» **What you are asked to do**: Once the line containing "the palm plant" is found in the entries below, restate it and each following line word for word, stopping after the line containing "the green shrub at (x1=64, y1=242, x2=89, y2=267): 8.53".

» **Material to process**:

•••••

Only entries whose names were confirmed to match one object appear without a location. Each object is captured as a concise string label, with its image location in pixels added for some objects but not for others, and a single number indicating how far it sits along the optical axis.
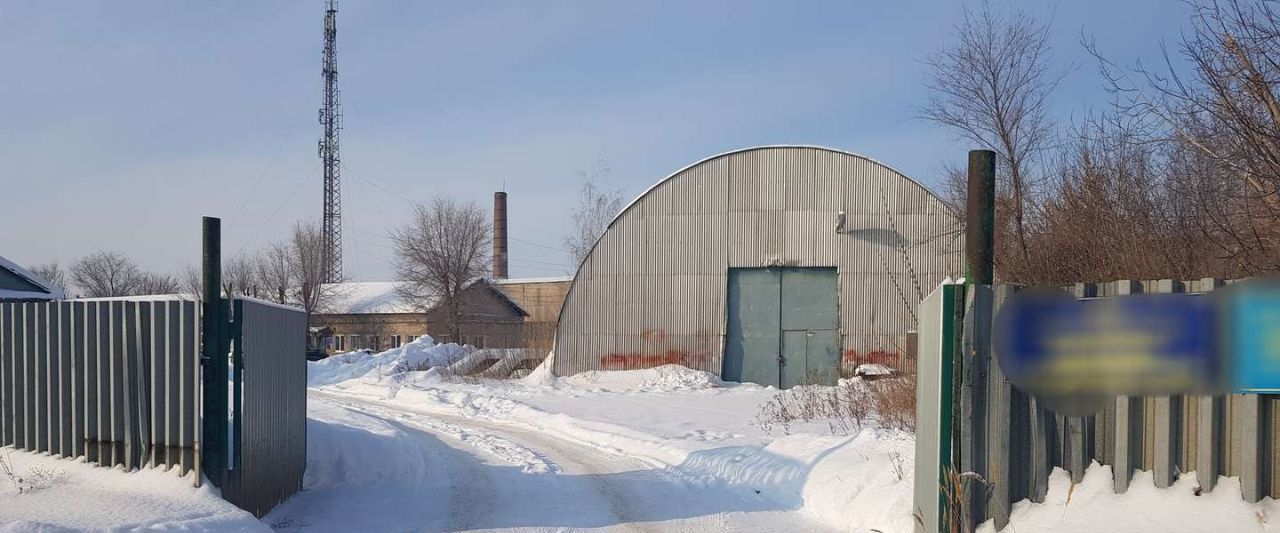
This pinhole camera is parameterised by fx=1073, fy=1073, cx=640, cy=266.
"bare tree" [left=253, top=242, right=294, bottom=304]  77.31
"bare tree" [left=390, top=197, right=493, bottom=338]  65.81
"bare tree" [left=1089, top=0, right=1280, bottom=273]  9.27
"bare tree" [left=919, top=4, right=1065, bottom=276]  21.68
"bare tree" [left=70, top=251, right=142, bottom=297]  90.75
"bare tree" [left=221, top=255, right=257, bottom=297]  73.12
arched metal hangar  29.70
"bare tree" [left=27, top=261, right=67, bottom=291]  95.37
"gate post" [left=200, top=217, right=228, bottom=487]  9.30
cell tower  72.31
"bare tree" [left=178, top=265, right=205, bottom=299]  70.99
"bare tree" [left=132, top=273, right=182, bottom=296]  84.53
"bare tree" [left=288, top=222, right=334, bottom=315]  73.25
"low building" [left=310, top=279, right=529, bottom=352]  65.62
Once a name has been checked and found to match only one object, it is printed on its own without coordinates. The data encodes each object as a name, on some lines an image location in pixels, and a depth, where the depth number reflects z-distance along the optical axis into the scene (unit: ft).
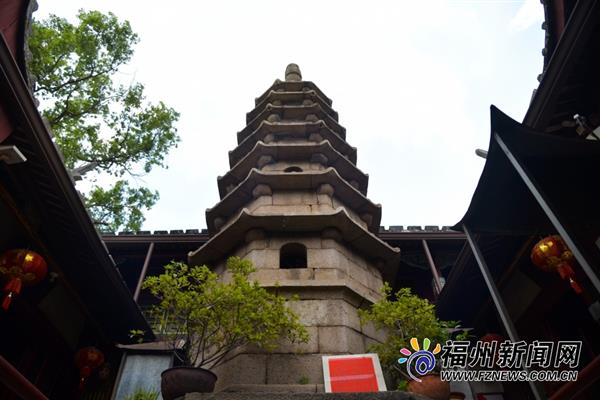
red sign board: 17.11
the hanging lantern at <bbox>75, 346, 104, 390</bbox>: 26.27
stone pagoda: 19.42
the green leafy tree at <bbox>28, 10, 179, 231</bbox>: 43.57
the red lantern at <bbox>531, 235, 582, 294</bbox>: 19.66
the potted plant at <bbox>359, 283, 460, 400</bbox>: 18.80
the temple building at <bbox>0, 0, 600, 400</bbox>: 16.05
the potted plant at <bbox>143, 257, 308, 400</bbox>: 17.90
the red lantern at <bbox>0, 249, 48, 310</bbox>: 20.22
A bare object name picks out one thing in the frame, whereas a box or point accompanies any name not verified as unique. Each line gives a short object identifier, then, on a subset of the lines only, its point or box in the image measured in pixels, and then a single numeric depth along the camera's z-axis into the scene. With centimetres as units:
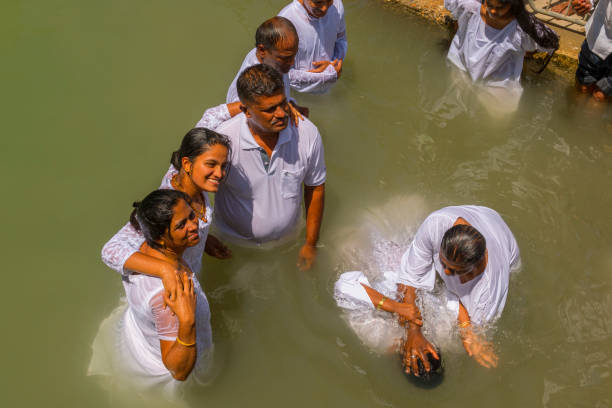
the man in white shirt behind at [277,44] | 319
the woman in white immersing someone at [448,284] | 315
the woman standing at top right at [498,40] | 449
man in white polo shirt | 268
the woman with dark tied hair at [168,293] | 235
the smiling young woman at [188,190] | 239
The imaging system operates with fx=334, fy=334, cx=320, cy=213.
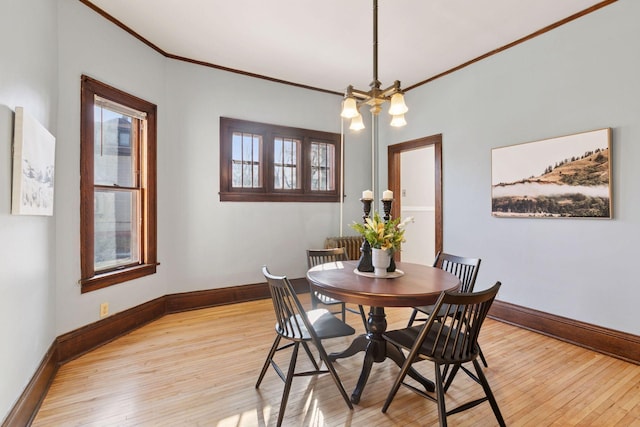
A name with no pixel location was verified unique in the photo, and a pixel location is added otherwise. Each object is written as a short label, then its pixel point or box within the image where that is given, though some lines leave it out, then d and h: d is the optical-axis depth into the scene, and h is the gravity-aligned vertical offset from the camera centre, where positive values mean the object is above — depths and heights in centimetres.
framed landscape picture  288 +35
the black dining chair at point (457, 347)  167 -74
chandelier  232 +83
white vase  230 -32
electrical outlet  302 -86
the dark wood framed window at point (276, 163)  425 +71
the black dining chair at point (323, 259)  294 -45
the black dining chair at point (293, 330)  195 -74
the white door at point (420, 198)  585 +27
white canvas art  180 +29
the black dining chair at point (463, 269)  263 -47
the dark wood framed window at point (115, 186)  290 +28
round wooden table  192 -45
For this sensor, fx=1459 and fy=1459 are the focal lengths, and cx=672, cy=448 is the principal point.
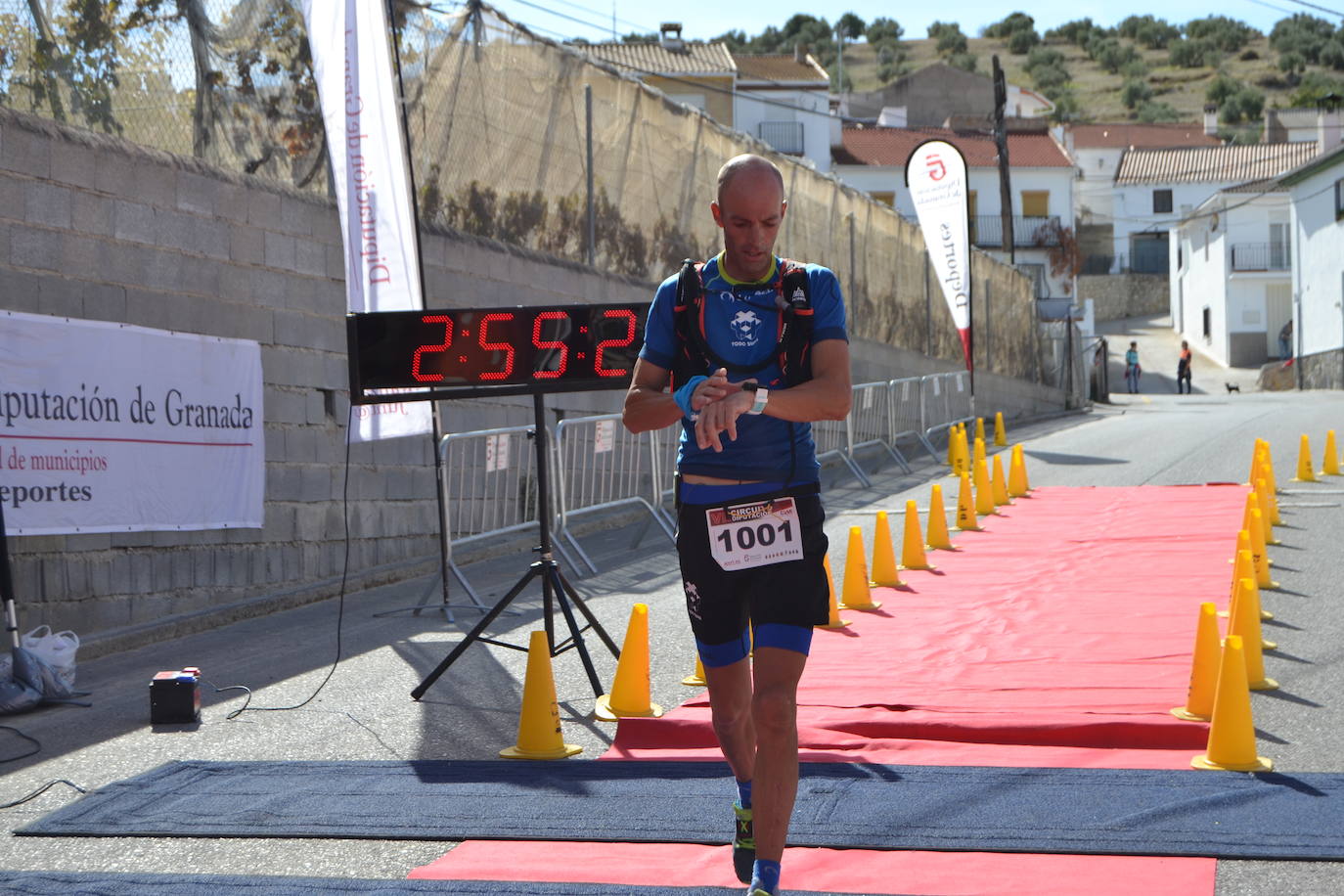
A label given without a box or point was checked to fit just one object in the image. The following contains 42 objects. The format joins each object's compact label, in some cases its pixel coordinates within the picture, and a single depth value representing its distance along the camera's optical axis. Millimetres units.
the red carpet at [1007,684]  4500
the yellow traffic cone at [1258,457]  13375
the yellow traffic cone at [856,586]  9680
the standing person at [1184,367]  50375
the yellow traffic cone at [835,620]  9000
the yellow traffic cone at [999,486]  15188
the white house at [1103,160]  87062
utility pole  42906
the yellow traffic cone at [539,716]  6109
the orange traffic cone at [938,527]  12430
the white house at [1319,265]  46938
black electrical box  6988
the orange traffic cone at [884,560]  10672
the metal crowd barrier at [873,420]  18922
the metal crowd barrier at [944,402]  21838
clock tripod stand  7086
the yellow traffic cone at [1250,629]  6691
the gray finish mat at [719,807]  4645
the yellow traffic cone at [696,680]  7457
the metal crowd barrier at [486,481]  11312
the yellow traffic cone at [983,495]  14523
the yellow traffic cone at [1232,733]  5367
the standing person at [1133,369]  51531
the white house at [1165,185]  85062
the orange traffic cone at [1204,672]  6066
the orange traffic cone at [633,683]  6734
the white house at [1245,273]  63406
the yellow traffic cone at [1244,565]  7246
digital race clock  6918
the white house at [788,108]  63250
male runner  3912
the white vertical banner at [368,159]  9430
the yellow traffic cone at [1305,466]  16125
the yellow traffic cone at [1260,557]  9383
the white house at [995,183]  69188
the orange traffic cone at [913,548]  11422
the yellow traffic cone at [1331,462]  16688
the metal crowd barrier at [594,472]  12250
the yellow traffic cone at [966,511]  13617
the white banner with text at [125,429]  8188
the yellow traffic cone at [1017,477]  15914
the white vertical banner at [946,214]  21312
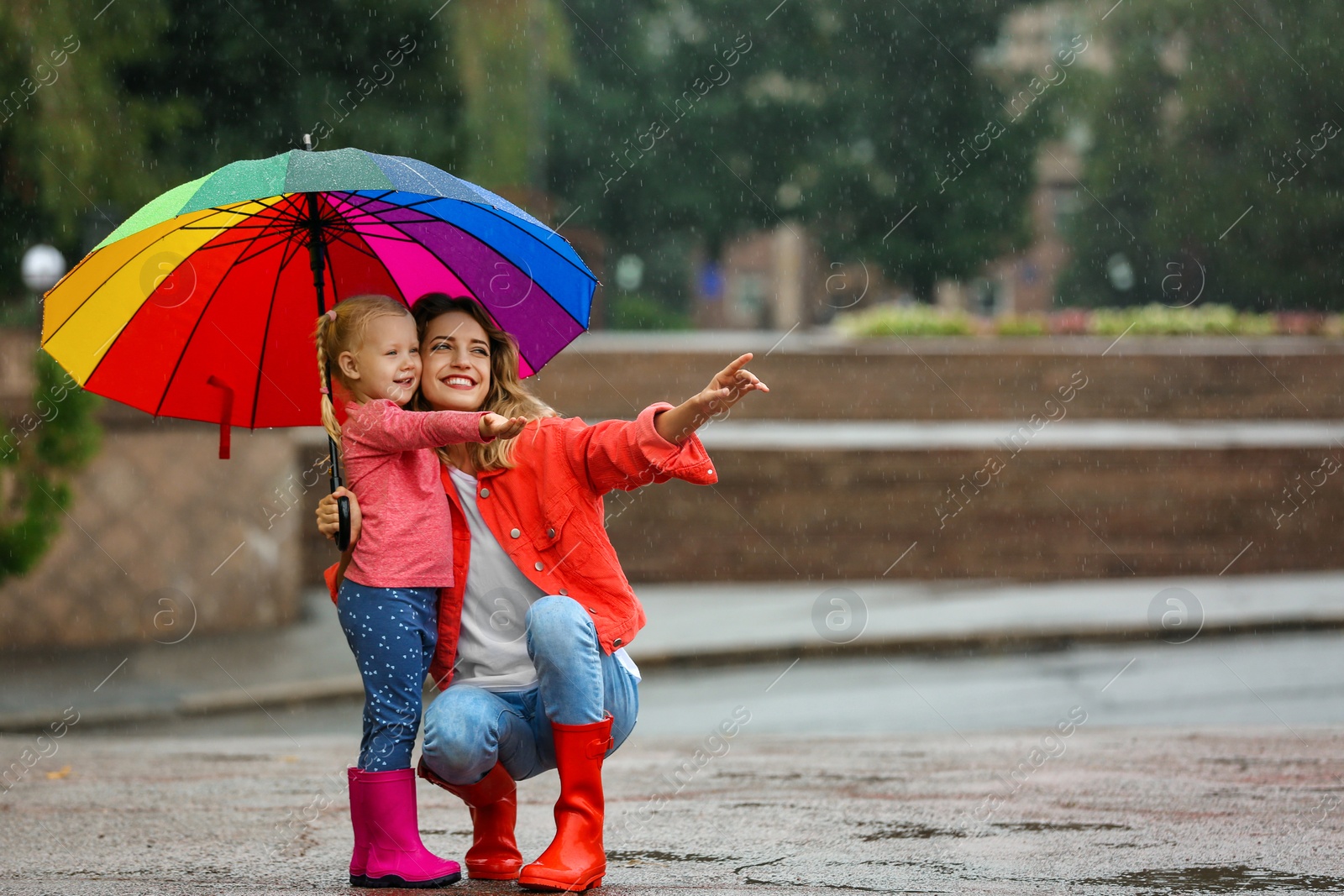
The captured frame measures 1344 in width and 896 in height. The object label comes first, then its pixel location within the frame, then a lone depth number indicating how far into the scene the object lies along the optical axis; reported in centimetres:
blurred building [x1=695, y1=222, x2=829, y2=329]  5490
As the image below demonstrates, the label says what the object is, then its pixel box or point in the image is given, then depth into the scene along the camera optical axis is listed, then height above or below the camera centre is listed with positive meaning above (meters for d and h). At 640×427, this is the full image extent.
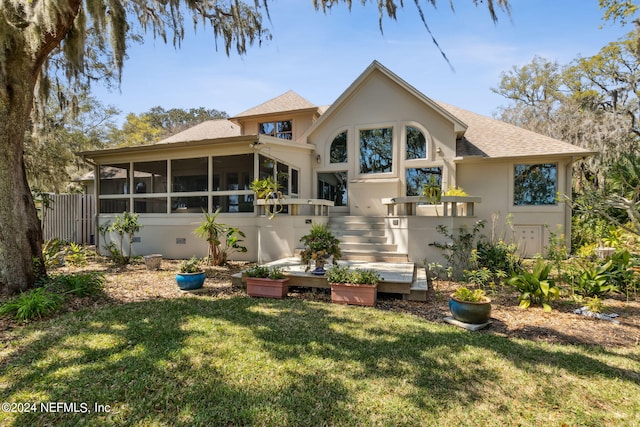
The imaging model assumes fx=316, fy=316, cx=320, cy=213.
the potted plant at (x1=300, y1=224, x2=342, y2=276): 6.04 -0.71
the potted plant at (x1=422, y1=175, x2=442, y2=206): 7.39 +0.44
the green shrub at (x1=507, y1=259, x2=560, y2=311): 5.28 -1.28
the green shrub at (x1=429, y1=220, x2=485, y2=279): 7.04 -0.82
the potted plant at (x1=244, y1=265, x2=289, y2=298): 5.84 -1.34
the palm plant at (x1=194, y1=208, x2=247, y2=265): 8.34 -0.73
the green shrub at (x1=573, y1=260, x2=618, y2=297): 5.75 -1.29
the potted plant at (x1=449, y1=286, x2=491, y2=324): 4.46 -1.36
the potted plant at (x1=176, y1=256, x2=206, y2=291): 6.08 -1.28
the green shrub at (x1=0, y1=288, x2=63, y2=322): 4.36 -1.37
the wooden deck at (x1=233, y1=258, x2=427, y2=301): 5.72 -1.29
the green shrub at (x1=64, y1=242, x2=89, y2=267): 8.53 -1.31
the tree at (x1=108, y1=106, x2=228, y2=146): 31.02 +9.75
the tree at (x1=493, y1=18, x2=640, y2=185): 14.95 +5.75
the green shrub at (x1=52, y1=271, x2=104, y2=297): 5.34 -1.29
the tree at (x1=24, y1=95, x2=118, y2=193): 14.41 +2.88
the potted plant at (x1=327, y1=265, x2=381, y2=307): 5.41 -1.31
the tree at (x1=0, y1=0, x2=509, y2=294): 5.00 +2.50
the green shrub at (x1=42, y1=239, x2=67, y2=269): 7.69 -1.19
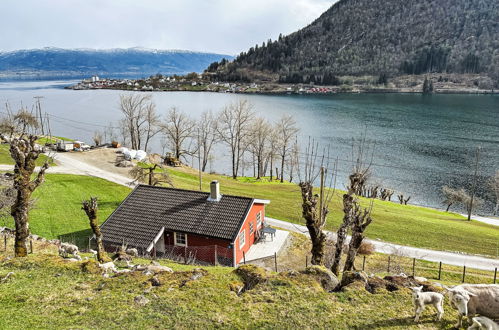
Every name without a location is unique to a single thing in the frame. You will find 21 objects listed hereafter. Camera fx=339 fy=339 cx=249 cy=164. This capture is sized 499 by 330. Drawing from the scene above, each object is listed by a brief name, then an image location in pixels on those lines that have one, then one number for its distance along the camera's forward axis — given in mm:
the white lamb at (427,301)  9289
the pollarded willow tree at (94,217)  18281
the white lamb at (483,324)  7944
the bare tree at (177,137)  74250
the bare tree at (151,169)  40031
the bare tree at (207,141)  77025
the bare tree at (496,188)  58428
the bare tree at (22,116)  61422
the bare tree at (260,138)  71312
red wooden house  25953
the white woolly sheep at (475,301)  8469
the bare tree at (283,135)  71625
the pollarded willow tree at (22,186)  16892
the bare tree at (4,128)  60438
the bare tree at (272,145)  71875
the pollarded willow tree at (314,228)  18634
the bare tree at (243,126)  74688
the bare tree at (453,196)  57750
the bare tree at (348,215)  17922
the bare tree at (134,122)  80494
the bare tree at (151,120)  81681
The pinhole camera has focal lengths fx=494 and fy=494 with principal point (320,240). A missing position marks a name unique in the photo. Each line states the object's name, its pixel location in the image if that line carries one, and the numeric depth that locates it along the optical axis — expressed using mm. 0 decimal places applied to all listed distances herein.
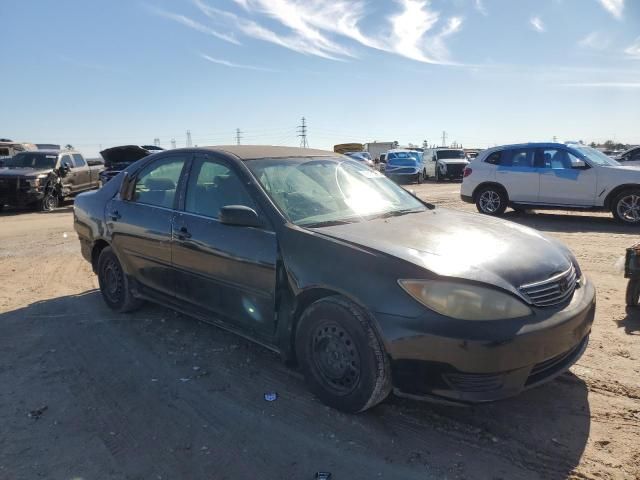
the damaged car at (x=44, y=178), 13961
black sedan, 2652
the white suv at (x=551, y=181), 10078
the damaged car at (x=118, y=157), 14383
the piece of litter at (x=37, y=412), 3145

•••••

» **Output of the task**:
the palm plant at (x1=194, y1=208, x2=247, y2=265): 8.34 -0.73
the green shrub at (x1=573, y1=260, x2=618, y2=297): 5.75 -1.29
the potted plant at (x1=449, y1=286, x2=491, y2=324): 4.46 -1.36
the potted plant at (x1=176, y1=256, x2=206, y2=291): 6.08 -1.28
the green shrub at (x1=0, y1=288, x2=63, y2=322): 4.36 -1.37
the wooden deck at (x1=233, y1=258, x2=427, y2=301): 5.72 -1.29
the green shrub at (x1=64, y1=242, x2=89, y2=267): 8.53 -1.31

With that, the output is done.